Ik ben soms best een muts. Ik heb vandaag een kasteel werkdag, dus ik pakte mijn spullen voor de lunch (restjes container met melk, een half brood) in een tas en spoedde mij van het tuinhuisje naar het kasteel. Het was er al een drukte van belang, dus ik raakte met deze en gene aan de praat. Omdat ik nog half aan het verhuizen ben, heb ik een deel van de kasteelinventaris mee naar het huisje genomen. Ik had geen wissertje bij me om de ramen te lappen en ik had de verkeerde maat inbussleutel bij me. Die had ik dus even geleend. Toen ik de inbussleutels terug wilde gaan hangen, greep ik nat in mijn tas: de container melk was open gegaan.

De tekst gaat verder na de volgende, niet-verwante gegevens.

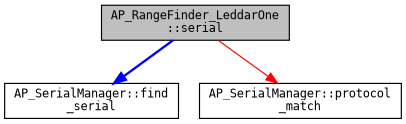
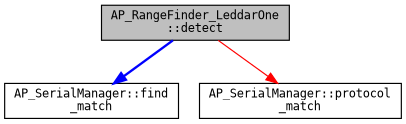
  digraph {
    fontname="DejaVu Sans Mono"
    rankdir=TB
    node [color=black fillcolor=white fontname="DejaVu Sans Mono" fontsize=10 shape=record style=filled]
    edge [fontname="DejaVu Sans Mono" fontsize=10 labelfontname=Helvetica labelfontsize=10]
-   n1 [fillcolor=grey75 fontcolor=black height=0.2 label="AP_RangeFinder_LeddarOne\l::serial" width=0.4]
-   n2 [height=0.2 label="AP_SerialManager::find\l_serial" width=0.4]
+   n1 [fillcolor=grey75 fontcolor=black height=0.2 label="AP_RangeFinder_LeddarOne\l::detect" width=0.4]
+   n2 [height=0.2 label="AP_SerialManager::find\l_match" width=0.4]
    n3 [height=0.2 label="AP_SerialManager::protocol\l_match" width=0.4]
    n1 -> n2 [color=blue style=bold]
    n1 -> n3 [color=red style=solid]
  }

Dus ik viste met gezwinde spoed alle zooi uit mijn poezentas: mijn map, de voor de rondleiders uitgeprinte telefoonlijsten, een paar sokken (de poezentas is eigenlijk mijn kledingtas als ik fiets) en ik begon bijna te janken toen ik zag dat het door mijn tante geborduurde notitieboekje helemaal onder de melk zat. Mijn tante was een beetje mijn oma. Ik ging daar graag en veel logeren en het is één van de mensen in mijn “extended family” die me heel nabij stond. Het huilen stond me even nader dan het lachen, maar ik begon toch voorzichtig het volledig verzopen notitieboekje uit het hoesje te halen. Toen ik de achterkant eruit haalde, viel er een kaartje op de grond. Een afspraken kaartje van de tandartspraktijk in van mijn oom. Op de achterkant een lijstje. Ik vermoed een verlanglijstje, want zeepjes en bloemen horen natuurlijk op een verlanglijstje. En nu zit ik te werken en ligt het lijstje naast mijn laptop. Ik kan het niet over mijn hart verkrijgen om het weg te doen. Ik denk dat ik het zometeen, als het hoesje droog is en ik een nieuw notitieboekje heb gekocht, het gewoon weer in het hoesje verstop. In de hoop dat ik de volgende keer dat er een nieuw notitieboekje in moet, weer verrast ben.